Water bills for St. Louis residents could rise by 20% due to Board of Aldermen proposal

(UI) — There is a chance that water costs for St. Louis households might increase significantly.

Alderwoman Anne Schweitzer of the 1st Ward submitted a measure on Friday that would raise water costs by around 20%.

This law was inspired by a string of water main breaches that happened during the previous year, including one that resulted in I-64 being flooded in May. Schweitzer stressed the urgent need for repairs and voiced alarm about the city's water infrastructure's deteriorating state.

In a study published in December, the former state auditor Nicole Galloway projected that it would cost $77 million to improve the water pumps, while $30 million would be required to fix the Chain of Rocks pump station.

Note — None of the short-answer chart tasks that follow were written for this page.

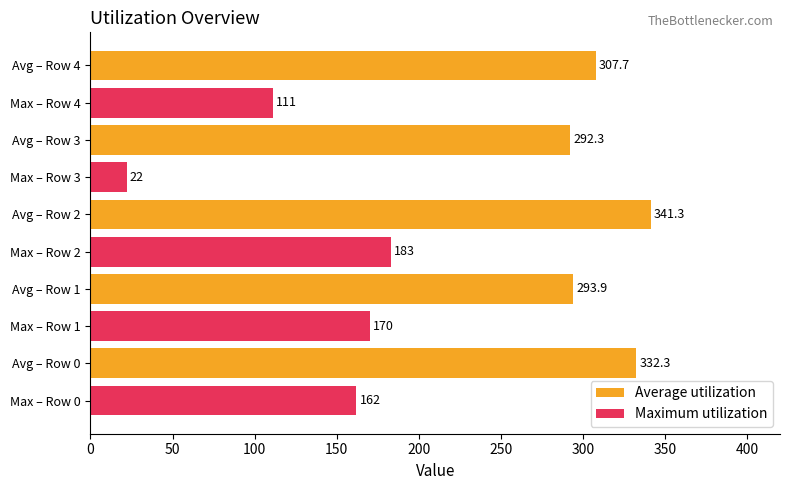

What is the difference between the maximum and minimum values in the Maximum utilization series?

161.0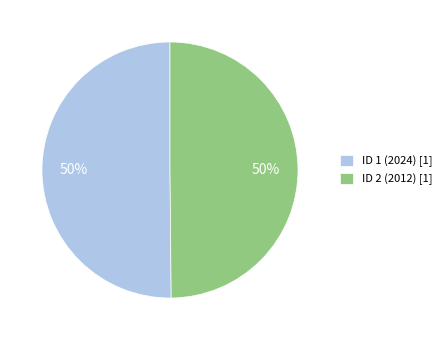

Is it true that ID 1 (2024) is 50% of the pie?

True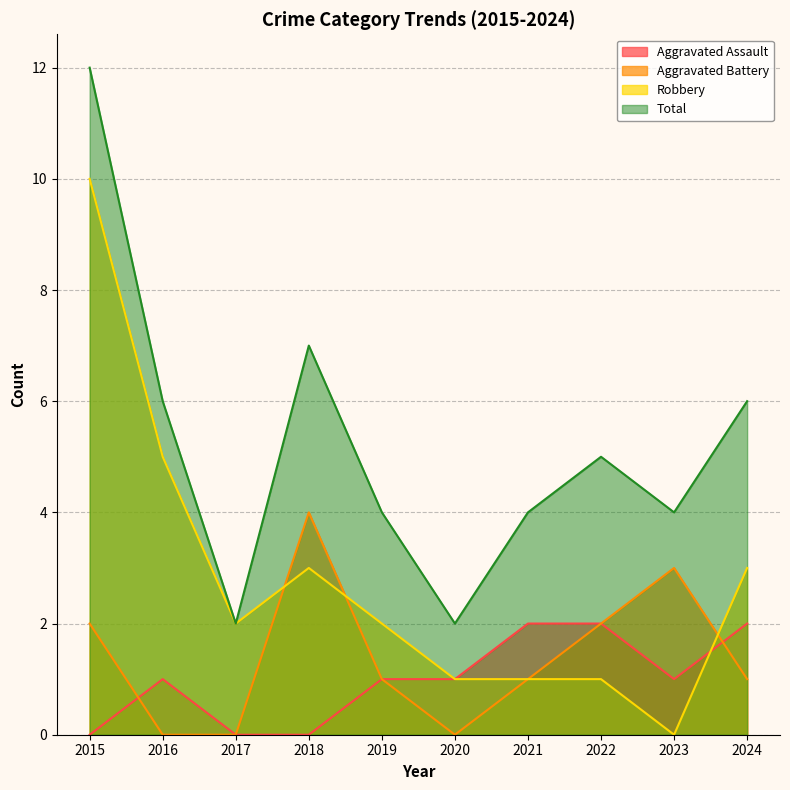

What are all the series names shown in the legend?

Aggravated Assault, Aggravated Battery, Robbery, Total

It will be the Water Division's obligation to incur the expenditures as it is responsible for paying its own bills. In order to pay the required improvements and prevent further depletion of reserves, Schweitzer stated her hope that the division will be able to produce more money as a result of the increase in water rates.

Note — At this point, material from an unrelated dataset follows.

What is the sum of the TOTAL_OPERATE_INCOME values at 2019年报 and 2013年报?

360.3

According to St. Louis Public Radio, Alderwoman Schweitzer expressed, “The Water Division has been pulling from its reserves to a rate that is not sustainable... We unfortunately have been sort of handed an emergency situation, and that's what we're seeing play out right now.”

The Public Infrastructure and Utilities Committee will examine the measure at their forthcoming meeting on Wednesday.

The proposed increase must be decided by the Board of Aldermen by the end of June. If authorized, the rate increase will go into effect on July 1, the start of the fiscal year.

The last time the Aldermen changed water prices was over 13 years ago. Following the meeting, a few board members said that they had assumed the hike would be opposed by the community since they were used to the current prices.

“While nobody ever wants to go to residents and raise rates, we're at a point where what we've been charging for water hasn't kept up with inflation,” Aldermanic President Megan Green told St. Louis Public Radio.

“We have to be able to make sure we can operate a water department that continues to provide the world-class water that St. Louis is known for.”